Russian official statements reported S-400 deployments to Feodosia in January 2017, Sevastopol in January 2018, Dzhankoy in September 2018, and Yevpatoria in late 2018. Since 2022, the division’s assets have been actively engaged in air defense operations against Ukrainian drones and missiles. Open-source, geolocated evidence documented the destruction or serious damage of S-400 components at sites in Crimea in 2023, including near Cape Tarkhankut (August 2023) and near Yevpatoria (September 2023). Subsequent reconstitution and repositioning activities have been reported, but detailed unit-level movements are not officially disclosed.
The division’s operations are synchronized with Black Sea Fleet air defense assets and ground force short-range air defense within Crimea to provide layered coverage. Naval and ground units employ systems such as Pantsir-S, Tor-M2, and legacy S-300-series or Buk-family equipment for point and object defense of bases, airfields, and logistics nodes. These assets complement the division’s longer-range S-400 coverage.
The headquarters and sites listed are in Crimea, a territory under de facto Russian control since 2014. The region’s status is internationally disputed; most states and the United Nations General Assembly recognize Crimea as part of Ukraine. This legal context does not alter the functional role or reported disposition of the air defense assets described above.

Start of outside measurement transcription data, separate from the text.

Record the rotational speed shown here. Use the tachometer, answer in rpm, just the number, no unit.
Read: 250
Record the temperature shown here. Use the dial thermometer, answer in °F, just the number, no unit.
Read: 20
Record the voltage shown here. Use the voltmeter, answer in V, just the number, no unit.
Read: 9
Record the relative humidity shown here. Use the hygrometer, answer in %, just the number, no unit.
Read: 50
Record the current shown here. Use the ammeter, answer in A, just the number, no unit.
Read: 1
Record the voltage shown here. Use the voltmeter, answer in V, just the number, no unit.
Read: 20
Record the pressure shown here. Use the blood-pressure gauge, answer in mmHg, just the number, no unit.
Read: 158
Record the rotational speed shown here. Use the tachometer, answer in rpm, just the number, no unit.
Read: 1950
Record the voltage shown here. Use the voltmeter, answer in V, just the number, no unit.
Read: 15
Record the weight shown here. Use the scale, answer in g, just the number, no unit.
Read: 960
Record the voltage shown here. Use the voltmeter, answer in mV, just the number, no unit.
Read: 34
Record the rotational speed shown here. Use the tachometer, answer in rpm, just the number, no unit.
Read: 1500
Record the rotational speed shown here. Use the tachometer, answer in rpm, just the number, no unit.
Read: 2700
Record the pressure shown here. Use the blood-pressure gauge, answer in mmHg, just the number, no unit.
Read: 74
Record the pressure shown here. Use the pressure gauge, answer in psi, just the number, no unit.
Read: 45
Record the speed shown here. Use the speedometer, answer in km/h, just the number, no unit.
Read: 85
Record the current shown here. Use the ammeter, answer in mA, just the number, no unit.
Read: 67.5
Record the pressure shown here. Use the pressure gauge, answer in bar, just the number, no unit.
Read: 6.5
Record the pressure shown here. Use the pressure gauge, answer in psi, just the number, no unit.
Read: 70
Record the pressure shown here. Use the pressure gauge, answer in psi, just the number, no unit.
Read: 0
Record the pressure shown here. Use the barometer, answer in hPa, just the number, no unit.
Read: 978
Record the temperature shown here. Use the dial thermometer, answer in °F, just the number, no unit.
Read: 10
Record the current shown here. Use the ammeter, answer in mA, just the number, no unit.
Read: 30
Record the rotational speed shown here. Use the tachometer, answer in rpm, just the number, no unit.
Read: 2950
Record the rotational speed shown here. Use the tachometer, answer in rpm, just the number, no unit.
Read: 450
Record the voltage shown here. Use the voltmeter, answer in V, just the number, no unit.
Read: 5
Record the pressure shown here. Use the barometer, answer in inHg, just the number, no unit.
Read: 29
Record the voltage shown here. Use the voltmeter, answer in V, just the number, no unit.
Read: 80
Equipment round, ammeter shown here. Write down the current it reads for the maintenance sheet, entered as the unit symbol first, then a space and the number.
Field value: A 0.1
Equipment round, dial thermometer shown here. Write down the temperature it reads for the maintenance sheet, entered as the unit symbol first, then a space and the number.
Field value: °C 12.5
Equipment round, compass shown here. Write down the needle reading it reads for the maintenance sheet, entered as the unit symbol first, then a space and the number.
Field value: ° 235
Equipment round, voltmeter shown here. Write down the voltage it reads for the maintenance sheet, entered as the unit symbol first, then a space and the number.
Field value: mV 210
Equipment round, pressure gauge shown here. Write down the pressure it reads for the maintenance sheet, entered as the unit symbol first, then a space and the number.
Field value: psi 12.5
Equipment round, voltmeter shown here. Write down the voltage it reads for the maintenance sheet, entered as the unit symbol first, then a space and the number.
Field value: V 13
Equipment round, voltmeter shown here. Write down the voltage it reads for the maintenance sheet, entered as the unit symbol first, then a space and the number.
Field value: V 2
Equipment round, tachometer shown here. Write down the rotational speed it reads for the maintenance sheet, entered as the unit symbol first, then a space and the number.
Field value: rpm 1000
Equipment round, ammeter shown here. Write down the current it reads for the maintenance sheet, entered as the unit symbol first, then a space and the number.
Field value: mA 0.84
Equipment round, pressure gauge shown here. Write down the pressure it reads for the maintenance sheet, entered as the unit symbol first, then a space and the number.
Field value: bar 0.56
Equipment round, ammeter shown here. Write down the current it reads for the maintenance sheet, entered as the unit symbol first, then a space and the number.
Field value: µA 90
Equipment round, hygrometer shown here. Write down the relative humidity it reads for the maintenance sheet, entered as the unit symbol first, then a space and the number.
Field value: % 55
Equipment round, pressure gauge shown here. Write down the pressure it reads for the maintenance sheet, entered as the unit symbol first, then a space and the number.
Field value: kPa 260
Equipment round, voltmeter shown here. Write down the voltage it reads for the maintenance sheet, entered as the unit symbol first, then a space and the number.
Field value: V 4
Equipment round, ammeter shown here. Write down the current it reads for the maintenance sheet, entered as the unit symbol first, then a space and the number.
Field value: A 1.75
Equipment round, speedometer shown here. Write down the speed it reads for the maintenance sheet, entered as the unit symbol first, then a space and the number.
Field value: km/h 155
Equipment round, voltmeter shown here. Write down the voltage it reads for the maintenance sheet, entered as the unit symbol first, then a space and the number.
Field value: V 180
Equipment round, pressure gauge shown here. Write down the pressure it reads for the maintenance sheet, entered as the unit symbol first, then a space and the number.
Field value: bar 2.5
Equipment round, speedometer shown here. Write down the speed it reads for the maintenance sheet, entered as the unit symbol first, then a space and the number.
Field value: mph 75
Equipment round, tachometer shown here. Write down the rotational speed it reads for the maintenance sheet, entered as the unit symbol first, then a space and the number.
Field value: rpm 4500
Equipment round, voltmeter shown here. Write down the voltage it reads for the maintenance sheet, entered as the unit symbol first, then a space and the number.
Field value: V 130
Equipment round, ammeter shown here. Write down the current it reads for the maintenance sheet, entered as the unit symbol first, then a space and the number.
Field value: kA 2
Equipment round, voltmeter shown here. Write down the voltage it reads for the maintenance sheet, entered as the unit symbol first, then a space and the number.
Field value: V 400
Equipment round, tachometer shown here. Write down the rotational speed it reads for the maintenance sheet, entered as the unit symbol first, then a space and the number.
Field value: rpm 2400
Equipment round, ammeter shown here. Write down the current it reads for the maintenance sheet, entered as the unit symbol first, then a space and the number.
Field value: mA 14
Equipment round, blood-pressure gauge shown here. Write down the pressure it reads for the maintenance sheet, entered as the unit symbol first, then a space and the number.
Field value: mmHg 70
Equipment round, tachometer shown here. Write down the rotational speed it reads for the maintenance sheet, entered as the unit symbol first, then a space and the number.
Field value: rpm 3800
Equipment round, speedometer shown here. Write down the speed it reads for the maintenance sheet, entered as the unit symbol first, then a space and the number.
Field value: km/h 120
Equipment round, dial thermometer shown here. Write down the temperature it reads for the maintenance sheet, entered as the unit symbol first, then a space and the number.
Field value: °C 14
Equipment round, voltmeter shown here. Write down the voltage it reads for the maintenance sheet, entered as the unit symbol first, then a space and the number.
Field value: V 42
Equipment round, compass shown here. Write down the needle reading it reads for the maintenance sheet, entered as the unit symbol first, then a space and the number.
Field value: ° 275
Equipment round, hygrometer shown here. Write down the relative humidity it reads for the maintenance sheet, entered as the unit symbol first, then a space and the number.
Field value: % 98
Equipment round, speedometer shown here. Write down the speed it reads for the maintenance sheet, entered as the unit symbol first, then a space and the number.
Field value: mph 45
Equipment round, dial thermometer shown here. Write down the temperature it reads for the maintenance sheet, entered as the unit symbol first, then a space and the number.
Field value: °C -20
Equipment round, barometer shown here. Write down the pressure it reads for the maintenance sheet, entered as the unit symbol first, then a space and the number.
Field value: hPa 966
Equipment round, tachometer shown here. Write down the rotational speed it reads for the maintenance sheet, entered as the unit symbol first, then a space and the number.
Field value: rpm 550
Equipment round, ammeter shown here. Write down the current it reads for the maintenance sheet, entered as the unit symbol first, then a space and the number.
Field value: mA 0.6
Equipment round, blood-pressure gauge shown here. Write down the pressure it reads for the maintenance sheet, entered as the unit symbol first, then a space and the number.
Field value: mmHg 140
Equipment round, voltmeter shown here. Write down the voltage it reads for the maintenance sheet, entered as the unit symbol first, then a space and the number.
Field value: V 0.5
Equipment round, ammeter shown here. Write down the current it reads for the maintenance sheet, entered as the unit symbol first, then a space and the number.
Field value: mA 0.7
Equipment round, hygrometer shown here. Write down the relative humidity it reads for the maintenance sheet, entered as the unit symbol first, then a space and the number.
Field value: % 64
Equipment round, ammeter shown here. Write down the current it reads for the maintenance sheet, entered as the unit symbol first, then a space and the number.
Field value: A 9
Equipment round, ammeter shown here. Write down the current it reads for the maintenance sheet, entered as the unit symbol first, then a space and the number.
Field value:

Key details such as exact headquarters address, personnel strength, precise order of battle, the number of launchers and radars per site, and current deployment patterns are not publicly available or are classified. The identification of military unit 03121 as the divisional headquarters in Sevastopol and the presence of S-400 units at Sevastopol, Feodosia, Dzhankoy, and Yevpatoria are supported by multiple open-source reports and official announcements. However, ongoing hostilities and routine redeployments mean that specific site configurations can change without public notice.